Angelina Jolie has responded to claims by Croatian journalist James Braddock that she stole the idea for her new film, ”In the Land of Blood and Honey’ from his book. In a new interview, Jolie told the LA Times that the lawsuit is ‘”par for the course. It happens on almost every film.” Although she says she did draw inspiration from several novels about the Bosnian war, she insists “that particular book I’ve never seen,” referring to Braddock’s 2007 novel, ‘A Soul Shattering.’
Braddock filed suit in an Illinois court earlier this week. He claims that he met and corresponded with a producer on Jolie’s film and that he contributed “plot and character development, and the story’s cultural significance and historical accuracy.” He’s seeking an emergency injunction against the movie’s release, which is set for Dec. 23.

‘In the Land of Blood and Honey’ is about a romance between a Bosnian Muslim woman and a Serbian army officer, set against the brutal backdrop of the Bosnian War. Braddock’s book is also set in Bosnian war camps with a romance between a man and a woman on opposing sides of the conflict.

In writing the film, which also marks her directorial debut, Jolie told the LA Times, “There are many books and documentaries that I did pull from,” mentioning works by journalists Peter Maas and Tom Gielten. “It’s a combination of many people’s stories,” she added, but insisted that Braddock’s story wasn’t one of them.

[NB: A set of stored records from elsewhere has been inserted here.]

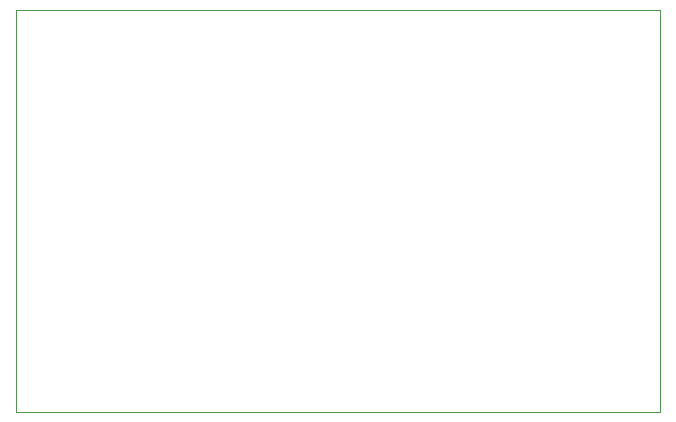
<source format=gm1>
G04 #@! TF.GenerationSoftware,KiCad,Pcbnew,9.0.4*
G04 #@! TF.CreationDate,2025-12-23T06:35:08-05:00*
G04 #@! TF.ProjectId,main_board_peripheral_v2,6d61696e-5f62-46f6-9172-645f70657269,rev?*
G04 #@! TF.SameCoordinates,Original*
G04 #@! TF.FileFunction,Profile,NP*
%FSLAX46Y46*%
G04 Gerber Fmt 4.6, Leading zero omitted, Abs format (unit mm)*
G04 Created by KiCad (PCBNEW 9.0.4) date 2025-12-23 06:35:08*
%MOMM*%
%LPD*%
G01*
G04 APERTURE LIST*
G04 #@! TA.AperFunction,Profile*
%ADD10C,0.050000*%
G04 #@! TD*
G04 APERTURE END LIST*
D10*
X87500000Y-73500000D02*
X142000000Y-73500000D01*
X142000000Y-107500000D01*
X87500000Y-107500000D01*
X87500000Y-73500000D01*
M02*

</source>
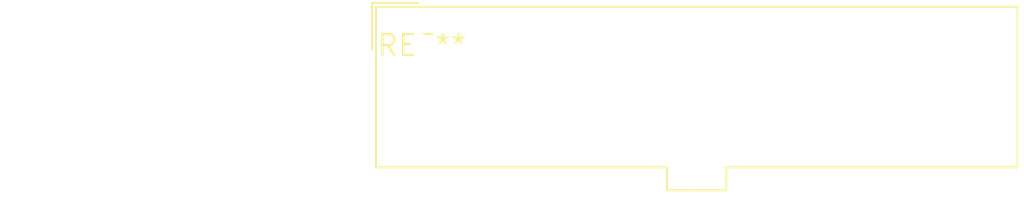
<source format=kicad_pcb>
(kicad_pcb (version 20240108) (generator pcbnew)

  (general
    (thickness 1.6)
  )

  (paper "A4")
  (layers
    (0 "F.Cu" signal)
    (31 "B.Cu" signal)
    (32 "B.Adhes" user "B.Adhesive")
    (33 "F.Adhes" user "F.Adhesive")
    (34 "B.Paste" user)
    (35 "F.Paste" user)
    (36 "B.SilkS" user "B.Silkscreen")
    (37 "F.SilkS" user "F.Silkscreen")
    (38 "B.Mask" user)
    (39 "F.Mask" user)
    (40 "Dwgs.User" user "User.Drawings")
    (41 "Cmts.User" user "User.Comments")
    (42 "Eco1.User" user "User.Eco1")
    (43 "Eco2.User" user "User.Eco2")
    (44 "Edge.Cuts" user)
    (45 "Margin" user)
    (46 "B.CrtYd" user "B.Courtyard")
    (47 "F.CrtYd" user "F.Courtyard")
    (48 "B.Fab" user)
    (49 "F.Fab" user)
    (50 "User.1" user)
    (51 "User.2" user)
    (52 "User.3" user)
    (53 "User.4" user)
    (54 "User.5" user)
    (55 "User.6" user)
    (56 "User.7" user)
    (57 "User.8" user)
    (58 "User.9" user)
  )

  (setup
    (pad_to_mask_clearance 0)
    (pcbplotparams
      (layerselection 0x00010fc_ffffffff)
      (plot_on_all_layers_selection 0x0000000_00000000)
      (disableapertmacros false)
      (usegerberextensions false)
      (usegerberattributes false)
      (usegerberadvancedattributes false)
      (creategerberjobfile false)
      (dashed_line_dash_ratio 12.000000)
      (dashed_line_gap_ratio 3.000000)
      (svgprecision 4)
      (plotframeref false)
      (viasonmask false)
      (mode 1)
      (useauxorigin false)
      (hpglpennumber 1)
      (hpglpenspeed 20)
      (hpglpendiameter 15.000000)
      (dxfpolygonmode false)
      (dxfimperialunits false)
      (dxfusepcbnewfont false)
      (psnegative false)
      (psa4output false)
      (plotreference false)
      (plotvalue false)
      (plotinvisibletext false)
      (sketchpadsonfab false)
      (subtractmaskfromsilk false)
      (outputformat 1)
      (mirror false)
      (drillshape 1)
      (scaleselection 1)
      (outputdirectory "")
    )
  )

  (net 0 "")

  (footprint "Molex_Mini-Fit_Jr_5566-18A_2x09_P4.20mm_Vertical" (layer "F.Cu") (at 0 0))

)

</source>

She’s faced her share of controversy on the film already over the perception that it was about a woman who falls in love with her rapist. A Balkan women’s group successfully lobbied to deny her a film permit in Bosnia. (A permit was granted after she shared the script, which does contain scenes of rape, but not a rape that leads to romance.)

The actress commented on the accusations that she was romanticizing war-time atrocities: “I felt sympathy for people for whom these issues are so sensitive. But when you’re coming at something because you care so much about an area, especially women in that area, as I was, and you know the themes of the film are violence against women, then to be accused of the opposite hurts. You feel a little sickened by it.”